Friday, 16 August 2024

On Database Constraints in Oracle

So there was something confusing about a check constraint in one of my tables.

I've proven that the check constraint works as it should, but I failed to understand why.

Actually there were two constraints that sort of combine.

Let's say I have a table called "customers". And that there are two constraints at play:

  • constraint check01 check (bankaccountnr is not null or creditcardnr is not null or paypalemail is not null)
  • constraint check02 check (bankaccountnr > 0 and creditcardnr > 0 and length(paypalemail) > 0)

The first constraint is obvious, at least one of the fields must be filled in, in order to process orders.

It's the second constraint that is confusing.

I thought that, because of the and, the check02 constraint should fire if I try to enter only a bankaccountnr (as the other two conditions evaluate to false).

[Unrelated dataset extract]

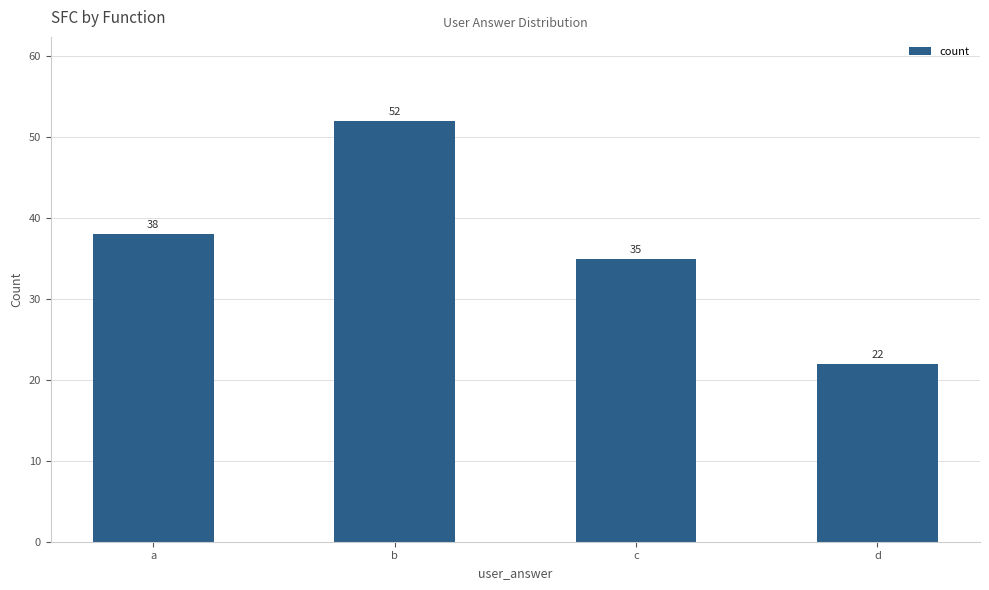

Count the number of categories in the chart.

4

And I thought I verified that by using the query:

select * from customers where bankaccountnr > 0 and creditcardnr > 0 and length(paypalemail) > 0;

As I suspected it provided me ONLY the records that had ALL fields entered properly.

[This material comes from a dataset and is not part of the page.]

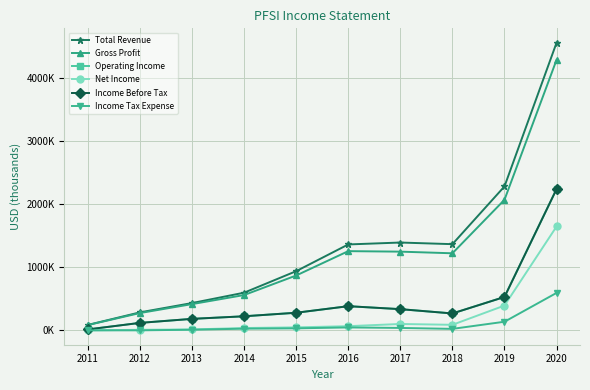

Which series has the largest range (max minus min)?

Total Revenue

But apparently, in (check) constraints, if the condition is "unknown", for example in the case of NULL-values, it is accepted.

According to the following quote, found in [1] which I found via [2]:

A check constraint on a column or set of columns requires that a specified condition be true or unknown for every row. If DML results in the condition of the constraint evaluating to false, then the SQL statement is rolled back.

References

[1] Oracle - Data Integrity
https://docs.oracle.com/database/121/CNCPT/datainte.htm#CNCPT1660
[2] StackOverflow - Why is this check constraint not working when it checks length?